I would not be concerned about this. The way the asics operate is they discard the results. Also, the hashes are random strings which don't compress very well, so storing trillions upon trillions of them (for later analysis) is not practical.

WorldMaker13 hours ago

Again, the point of the fear is not the specifics of current operations (ASIC details; which y'all are talking about as if all of the miners are using the same hardware), but the fear of future operations and that there's an enormous industrial preimage attack effort at all. One that we can see in real time, in global energy consumption graphs.

Maybe you find "cold comfort" that because we can watch it in real time if someone discovers a weakness we will also watch its repercussions and the subsequent horrifying fall in real time, too, but I certainly don't.

phlogisticfugu7 hours ago

at the risk of sounding like a heretic:

if backwards compatibility is so hard, why not break it? replace git with git2 in all places (command line, URLs, protocol, etc) and make a git1to2 utility, and you are golden

sdfhdhjdw312 hours ago

> Even if creating a collision were feasible for an attacker, Bjarmason pointed out, that is only the first step in the development of a successful attack. Finding a collision of any type is hard; finding one that is still working code, that has the functionality the attacker is after, and that looks reasonable to both humans and compilers is quite a bit harder — if it is possible at all.

Sounds like there's money in this.

heynowheynow13 hours ago

It might be wiser to keep SHA1 and use SHA2, SHA3, etc. and GPG as overlays for compatibility and simplicity reasons.

slim13 hours ago

Why didn't Linux migrate their repo to SHA-256 ? is it that difficult to migrate a repo ?

encryptluks214 hours ago

It seems like something more modern, like b3sum would be better... no? What about b2sum?

kortex14 hours ago

I love the performance of blake3 but my understanding is it's still a bit of the new kid on the block. Blake2 is a SHA-3 finalist so should be perfectly sufficient, plus it has variable digest sizes, reasonably fast, and other nice features.

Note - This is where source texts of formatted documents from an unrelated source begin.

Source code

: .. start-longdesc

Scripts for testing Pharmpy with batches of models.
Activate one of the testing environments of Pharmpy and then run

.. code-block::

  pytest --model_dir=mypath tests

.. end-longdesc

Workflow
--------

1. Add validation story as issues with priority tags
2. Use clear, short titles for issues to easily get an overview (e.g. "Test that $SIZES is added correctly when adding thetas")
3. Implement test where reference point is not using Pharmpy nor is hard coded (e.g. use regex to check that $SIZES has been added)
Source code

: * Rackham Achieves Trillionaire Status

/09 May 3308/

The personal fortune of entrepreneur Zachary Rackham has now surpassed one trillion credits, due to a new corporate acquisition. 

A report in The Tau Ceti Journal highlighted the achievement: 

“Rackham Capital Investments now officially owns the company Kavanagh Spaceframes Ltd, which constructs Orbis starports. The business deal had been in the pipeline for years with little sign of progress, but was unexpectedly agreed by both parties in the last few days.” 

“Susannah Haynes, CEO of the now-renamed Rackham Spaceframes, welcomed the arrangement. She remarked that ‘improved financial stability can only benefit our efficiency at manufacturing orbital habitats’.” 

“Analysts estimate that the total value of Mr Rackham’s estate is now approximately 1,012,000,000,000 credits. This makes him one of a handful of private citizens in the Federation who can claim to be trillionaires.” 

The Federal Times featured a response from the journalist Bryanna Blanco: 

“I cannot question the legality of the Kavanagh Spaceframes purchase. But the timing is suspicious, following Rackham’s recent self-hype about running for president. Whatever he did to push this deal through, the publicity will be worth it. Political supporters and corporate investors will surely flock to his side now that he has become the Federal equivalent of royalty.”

Either way, anything relying on hashes for data integrity should at least be flexible to the option of multiple hash algos. But with git, it's going to be hard enough as is to change to SHA-256, and I don't know how parametric it'll be.

notfed6 hours ago

Actually, BLAKE2 was not a SHA-3 finalist, BLAKE was.

Also, BLAKE3 is so significantly faster than it's probably worth waiting for (waiting for it to get vetted cryptanalysis-wise).

MrStonedOne14 hours ago
pmarreck9 hours ago

Couldn't there be a transition period where both are supported?

kazinator14 hours ago

> Given the threat that the SHA-1 hash poses

I give -3 flying ducks about this, and don't want the Git storage format to be diddled with in any way. Git in 2122 should read and write a git repo made in 2010.

Git is not a public crypto system.

If you think a commit is important and needs to be signed, you need to sign the files and add the signature to the commit.

kzrdude2 hours ago

Migrating to a non broken hash is the better chance at being a century long strong repository format.